The companies benefit from :

  • An increased rate of the IR-PME reduction, set at 40 % ;
  • Under certain conditions, exemptions from certain local taxes; ;
  • Immediate repayment of CIR, CII and CICo claims.

Article 8 of the LoF: reform of the IR-PME «Madelin» tax reduction»

The Madelin« income tax reduction scheme has been modified to ensure its compliance with European Union law on state aid, and to refocus the tax advantage on equity financing for innovative companies.

The scheme is now mainly geared towards subscriptions via innovation mutual funds (FCPI). The investment conditions applicable to these funds have been relaxed:

  • All instruments eligible for the regulatory quota can be used, including current account advances; ;
  • No minimum holding in the capital of the beneficiary company is required; ;
  • The deadline for meeting the investment quota has been extended from 30 to 48 months.

This extension also applies to local investment funds (FIP) investing in Corsica and the French overseas territories.

The tax reduction rate increased to 30 % for cash subscriptions to units in FIPs or similar bodies investing mainly in Corsica, local authorities governed by Article 73 of the French Constitution and overseas collectivities. The overall financing ceiling per company qualifying for the reduction has been raised from 15 to 16.5 million euros.

The entry into force of these provisions is subject to a decision by the European Commission confirming their conformity with European Union law.

CICo and C3IV: extended and adjusted schemes

Article 11 bis: tax credit for collaborative research (CICo)

The tax credit for collaborative research is extended for three years. It remains applicable to expenses invoiced by research and knowledge dissemination organizations in the context of collaboration contracts concluded until December 31, 2028.

Article 11 quater: tax credit for investment in green industry (C3IV)

The tax credit for investment in green industry is extended by three years. Visit projects approved until 2028 are eligible for the scheme.

Sound plan is adjusted to take account of the new European framework for state aid:

  • The standard rate is 15 % ;
  • Higher rates of 20 % or 35 % apply to investments made in regional aid areas, depending on their classification; ;
  • The tax credit ceiling is assessed on a project-by-project basis and set at €150 million, with higher ceilings of up to €200 or €350 million depending on location.

Cumulation with other public aid is authorized within the limits of maximum aid intensities and an overall ceiling corresponding to 75 % of eligible costs. The new rules apply to applications for approval submitted on or after January 1.er october 2025, subject to approval by the European Commission.

Securing your innovation and investment strategy in 2026

Against a backdrop of tight budgets and changing regulations, mastering innovation and investment support schemes is a strategic challenge for finance, tax and innovation departments.

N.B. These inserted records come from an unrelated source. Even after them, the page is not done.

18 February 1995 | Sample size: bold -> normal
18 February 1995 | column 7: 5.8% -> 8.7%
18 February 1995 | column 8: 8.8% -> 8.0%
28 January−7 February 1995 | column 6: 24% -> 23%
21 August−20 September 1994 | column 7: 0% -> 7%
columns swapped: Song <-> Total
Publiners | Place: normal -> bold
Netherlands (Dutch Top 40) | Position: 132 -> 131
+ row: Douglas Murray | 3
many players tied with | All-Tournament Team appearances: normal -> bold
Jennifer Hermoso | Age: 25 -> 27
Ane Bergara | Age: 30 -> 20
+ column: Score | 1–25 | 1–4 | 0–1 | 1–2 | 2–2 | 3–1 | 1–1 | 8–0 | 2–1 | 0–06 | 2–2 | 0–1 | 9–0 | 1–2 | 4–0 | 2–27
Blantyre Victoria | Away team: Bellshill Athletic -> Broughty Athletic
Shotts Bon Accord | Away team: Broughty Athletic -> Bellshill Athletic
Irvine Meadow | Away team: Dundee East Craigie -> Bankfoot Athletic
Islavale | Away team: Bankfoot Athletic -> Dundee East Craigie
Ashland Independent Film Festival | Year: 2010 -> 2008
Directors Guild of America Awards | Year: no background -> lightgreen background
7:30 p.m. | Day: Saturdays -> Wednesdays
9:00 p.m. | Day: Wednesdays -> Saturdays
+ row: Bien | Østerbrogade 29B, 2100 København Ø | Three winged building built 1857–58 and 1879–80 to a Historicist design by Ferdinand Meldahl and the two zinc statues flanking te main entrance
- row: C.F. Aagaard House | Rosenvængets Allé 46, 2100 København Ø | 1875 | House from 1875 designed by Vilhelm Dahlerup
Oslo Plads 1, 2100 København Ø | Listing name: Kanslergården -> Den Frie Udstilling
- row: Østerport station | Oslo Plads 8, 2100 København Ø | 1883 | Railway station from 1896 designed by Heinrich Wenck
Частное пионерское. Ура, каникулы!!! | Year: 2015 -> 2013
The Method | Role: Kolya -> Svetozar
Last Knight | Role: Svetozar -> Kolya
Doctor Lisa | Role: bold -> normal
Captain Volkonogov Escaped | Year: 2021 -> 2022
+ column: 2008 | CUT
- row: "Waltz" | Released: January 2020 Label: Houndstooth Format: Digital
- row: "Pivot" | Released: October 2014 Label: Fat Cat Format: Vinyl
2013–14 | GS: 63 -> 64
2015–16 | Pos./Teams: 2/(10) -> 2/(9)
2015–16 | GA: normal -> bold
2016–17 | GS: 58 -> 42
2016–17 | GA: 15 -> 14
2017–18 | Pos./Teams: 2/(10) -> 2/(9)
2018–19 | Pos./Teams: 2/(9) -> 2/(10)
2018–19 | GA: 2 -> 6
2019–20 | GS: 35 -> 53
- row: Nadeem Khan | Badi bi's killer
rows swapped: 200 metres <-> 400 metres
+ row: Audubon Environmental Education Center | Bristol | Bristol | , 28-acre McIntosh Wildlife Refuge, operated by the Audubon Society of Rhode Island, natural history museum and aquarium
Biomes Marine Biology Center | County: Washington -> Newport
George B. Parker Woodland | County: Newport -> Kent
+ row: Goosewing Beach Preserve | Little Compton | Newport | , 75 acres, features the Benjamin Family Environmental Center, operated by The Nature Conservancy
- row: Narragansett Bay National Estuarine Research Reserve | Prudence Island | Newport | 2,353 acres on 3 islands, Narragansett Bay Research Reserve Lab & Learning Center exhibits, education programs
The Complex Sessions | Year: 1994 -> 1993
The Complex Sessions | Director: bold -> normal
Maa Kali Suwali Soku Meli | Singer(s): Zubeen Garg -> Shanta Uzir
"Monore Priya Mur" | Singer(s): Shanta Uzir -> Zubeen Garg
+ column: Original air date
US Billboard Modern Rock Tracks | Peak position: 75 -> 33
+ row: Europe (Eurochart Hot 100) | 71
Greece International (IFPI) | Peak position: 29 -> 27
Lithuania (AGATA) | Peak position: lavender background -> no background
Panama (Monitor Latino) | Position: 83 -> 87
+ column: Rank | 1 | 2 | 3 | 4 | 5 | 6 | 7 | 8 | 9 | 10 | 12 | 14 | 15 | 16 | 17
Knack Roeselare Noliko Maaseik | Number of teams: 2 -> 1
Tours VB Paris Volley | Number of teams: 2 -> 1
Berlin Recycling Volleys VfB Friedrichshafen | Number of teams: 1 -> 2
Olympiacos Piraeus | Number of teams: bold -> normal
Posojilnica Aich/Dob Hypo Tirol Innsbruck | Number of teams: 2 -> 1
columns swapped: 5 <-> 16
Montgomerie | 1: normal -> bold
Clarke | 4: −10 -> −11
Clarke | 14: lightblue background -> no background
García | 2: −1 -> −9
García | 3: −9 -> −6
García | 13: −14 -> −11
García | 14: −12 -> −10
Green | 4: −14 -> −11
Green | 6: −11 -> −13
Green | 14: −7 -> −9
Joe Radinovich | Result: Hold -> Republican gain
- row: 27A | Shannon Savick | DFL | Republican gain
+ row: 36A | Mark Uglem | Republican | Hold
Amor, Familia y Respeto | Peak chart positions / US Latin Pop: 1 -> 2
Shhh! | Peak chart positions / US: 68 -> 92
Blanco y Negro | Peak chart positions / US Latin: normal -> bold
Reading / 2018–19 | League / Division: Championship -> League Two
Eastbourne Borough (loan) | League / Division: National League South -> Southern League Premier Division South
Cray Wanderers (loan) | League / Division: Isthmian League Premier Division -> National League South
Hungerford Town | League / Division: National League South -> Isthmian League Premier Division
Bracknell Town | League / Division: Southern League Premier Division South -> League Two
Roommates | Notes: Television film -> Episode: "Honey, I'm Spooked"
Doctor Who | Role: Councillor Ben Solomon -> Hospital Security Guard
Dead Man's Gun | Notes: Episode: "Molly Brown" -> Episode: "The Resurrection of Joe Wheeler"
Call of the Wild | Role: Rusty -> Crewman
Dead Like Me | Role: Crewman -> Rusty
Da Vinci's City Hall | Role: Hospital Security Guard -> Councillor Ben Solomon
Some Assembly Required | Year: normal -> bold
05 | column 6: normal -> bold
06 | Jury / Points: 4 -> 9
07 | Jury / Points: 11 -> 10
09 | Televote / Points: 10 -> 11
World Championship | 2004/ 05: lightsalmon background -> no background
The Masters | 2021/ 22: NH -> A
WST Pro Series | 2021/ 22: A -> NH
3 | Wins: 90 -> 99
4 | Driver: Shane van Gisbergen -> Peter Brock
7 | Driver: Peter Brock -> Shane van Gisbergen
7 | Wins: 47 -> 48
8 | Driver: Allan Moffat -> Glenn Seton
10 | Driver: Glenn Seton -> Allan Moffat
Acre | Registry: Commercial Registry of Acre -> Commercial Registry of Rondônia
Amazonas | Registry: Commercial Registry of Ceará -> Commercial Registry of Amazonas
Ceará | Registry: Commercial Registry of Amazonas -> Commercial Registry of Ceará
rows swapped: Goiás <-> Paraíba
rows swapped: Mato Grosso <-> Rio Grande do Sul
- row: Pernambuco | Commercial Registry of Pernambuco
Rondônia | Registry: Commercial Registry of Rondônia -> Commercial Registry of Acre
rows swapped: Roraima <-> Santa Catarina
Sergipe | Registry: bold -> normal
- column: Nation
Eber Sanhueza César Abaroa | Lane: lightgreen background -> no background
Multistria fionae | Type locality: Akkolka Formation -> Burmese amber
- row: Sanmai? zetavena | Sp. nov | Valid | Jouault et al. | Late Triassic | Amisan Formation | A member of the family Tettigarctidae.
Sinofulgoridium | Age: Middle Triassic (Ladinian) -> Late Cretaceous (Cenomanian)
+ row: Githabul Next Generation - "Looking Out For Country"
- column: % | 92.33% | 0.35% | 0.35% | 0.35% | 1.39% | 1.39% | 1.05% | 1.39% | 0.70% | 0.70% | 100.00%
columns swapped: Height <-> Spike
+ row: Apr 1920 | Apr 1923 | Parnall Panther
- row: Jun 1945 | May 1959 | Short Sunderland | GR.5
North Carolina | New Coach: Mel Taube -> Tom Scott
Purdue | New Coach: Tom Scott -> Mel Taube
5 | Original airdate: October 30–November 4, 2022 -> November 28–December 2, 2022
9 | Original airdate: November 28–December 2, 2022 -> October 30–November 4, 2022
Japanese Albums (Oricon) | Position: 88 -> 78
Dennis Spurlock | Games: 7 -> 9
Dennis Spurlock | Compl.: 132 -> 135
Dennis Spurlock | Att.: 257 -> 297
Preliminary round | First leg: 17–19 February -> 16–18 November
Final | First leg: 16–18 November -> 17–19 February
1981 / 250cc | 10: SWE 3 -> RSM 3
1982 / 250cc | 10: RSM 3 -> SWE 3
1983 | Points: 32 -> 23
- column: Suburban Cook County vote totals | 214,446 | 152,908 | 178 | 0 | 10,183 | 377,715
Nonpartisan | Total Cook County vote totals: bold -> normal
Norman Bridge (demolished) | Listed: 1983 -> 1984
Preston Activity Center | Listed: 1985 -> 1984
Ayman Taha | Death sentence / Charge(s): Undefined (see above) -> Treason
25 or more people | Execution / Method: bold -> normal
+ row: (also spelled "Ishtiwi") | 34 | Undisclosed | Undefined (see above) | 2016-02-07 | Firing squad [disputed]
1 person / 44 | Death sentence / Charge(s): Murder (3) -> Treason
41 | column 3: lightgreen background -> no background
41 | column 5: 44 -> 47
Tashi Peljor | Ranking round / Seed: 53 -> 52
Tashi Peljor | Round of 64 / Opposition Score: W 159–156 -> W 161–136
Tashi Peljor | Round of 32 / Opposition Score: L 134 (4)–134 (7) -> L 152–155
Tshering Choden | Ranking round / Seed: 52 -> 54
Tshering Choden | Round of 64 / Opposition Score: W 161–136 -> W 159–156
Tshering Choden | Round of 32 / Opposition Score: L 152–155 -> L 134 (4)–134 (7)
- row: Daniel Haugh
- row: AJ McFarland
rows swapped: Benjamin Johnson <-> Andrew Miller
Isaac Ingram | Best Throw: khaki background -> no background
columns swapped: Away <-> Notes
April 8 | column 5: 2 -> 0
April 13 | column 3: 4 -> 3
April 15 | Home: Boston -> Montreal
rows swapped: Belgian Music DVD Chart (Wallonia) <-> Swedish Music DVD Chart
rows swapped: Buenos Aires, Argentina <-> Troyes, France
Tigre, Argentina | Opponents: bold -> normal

G.A.C. Group supports innovative companies in analyzing regulatory impacts, anticipating tax changes and securing their tax returns.

FAQ - Finance Act 2026 and innovation

Yes, local tax exemptions are extended for businesses created until December 31, 2028.

It is aimed at innovative SMEs in the social economy that have a significant impact and incur significant research expenditure.

Yes, the scheme has been extended to the end of 2028 for eligible contracts.

Yes, the scheme has been extended and brought into line with the new European rules on state aid.